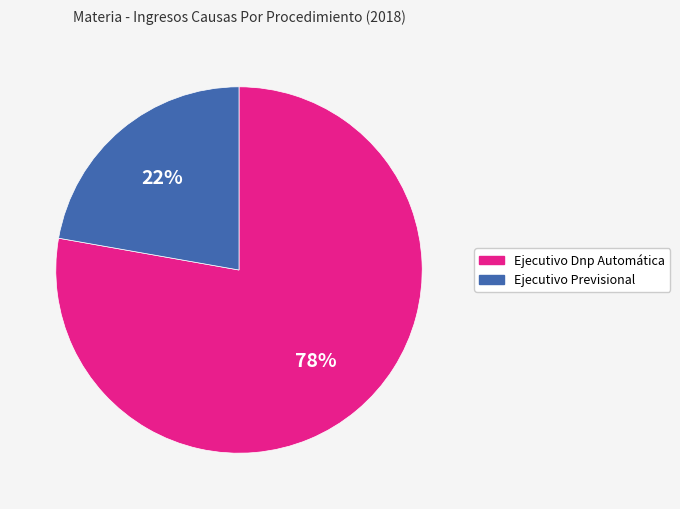

True or false: Ejecutivo Dnp Automática accounts for 92% of the total.

False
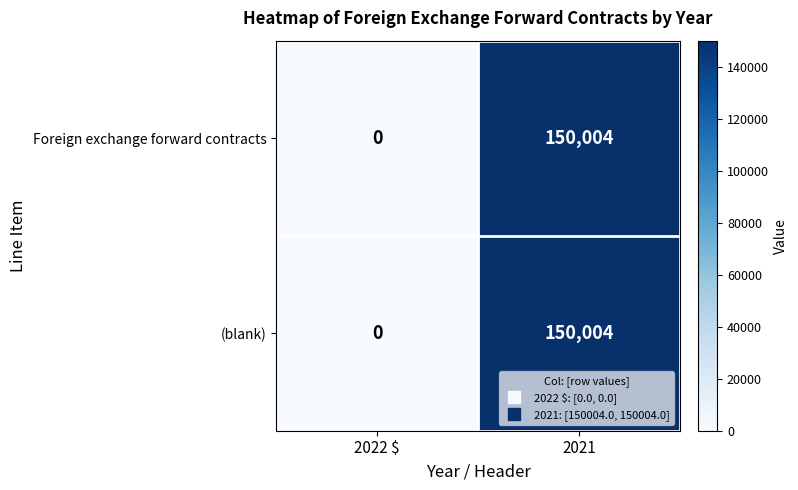

Is it true that (blank) equals 204479 at 2021?

False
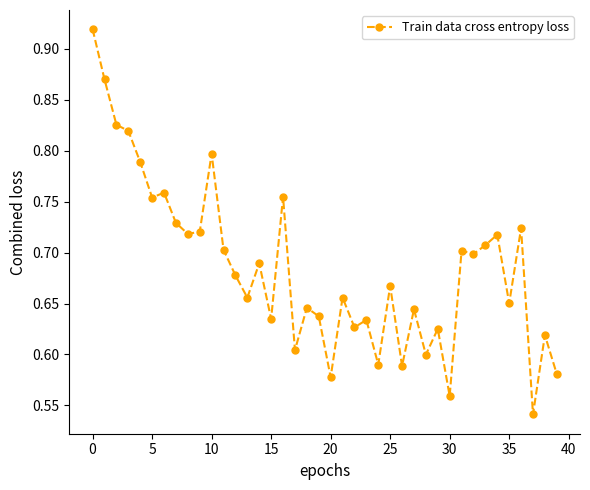

What is the sum of all values?

27.4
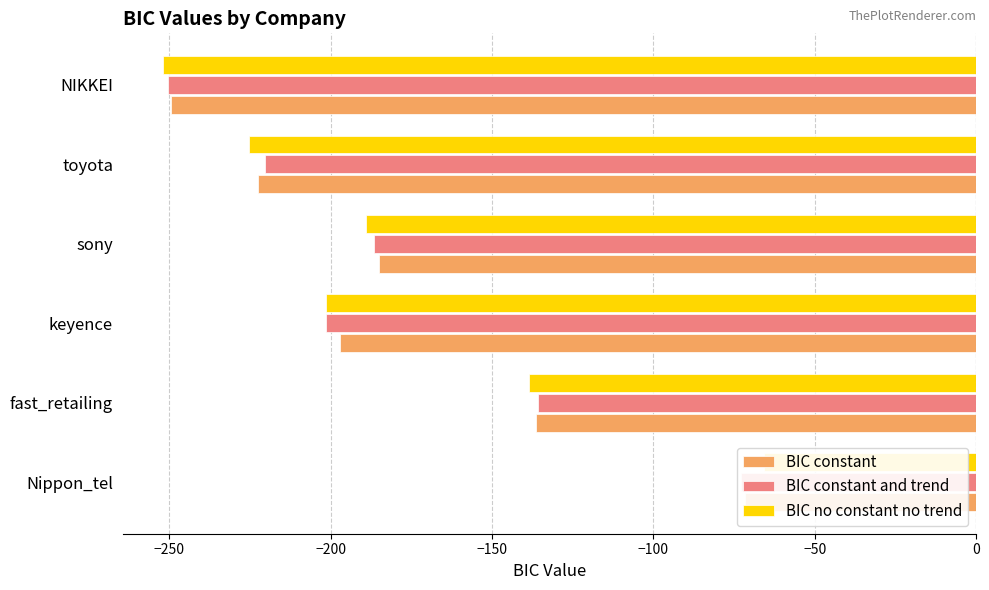

True or false: BIC constant and trend has a value of -118.6 at NIKKEI.

False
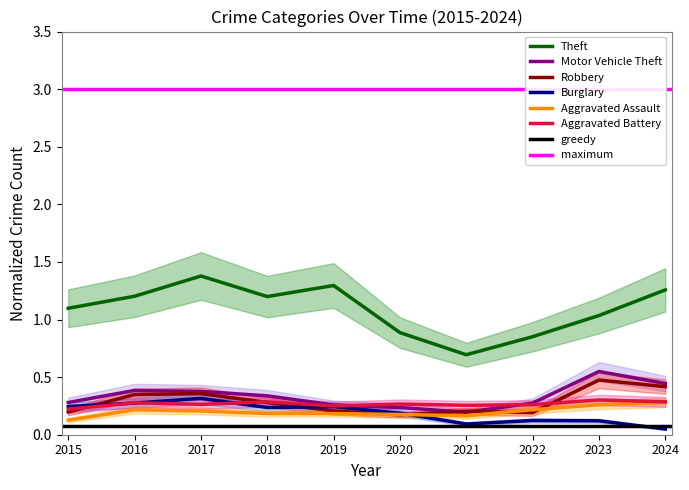

What is the difference between the highest and lowest values at 2019?

1.1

**Directive**
Copy every line of text in the material above verbatim, leaving out the pictures.

**Answer for this exercise**
True or false: Ejecutivo Dnp Automática accounts for 92% of the total.

False

Is it true that (blank) equals 204479 at 2021?

False

What is the sum of all values?

27.4

True or false: BIC constant and trend has a value of -118.6 at NIKKEI.

False

What is the difference between the highest and lowest values at 2019?

1.1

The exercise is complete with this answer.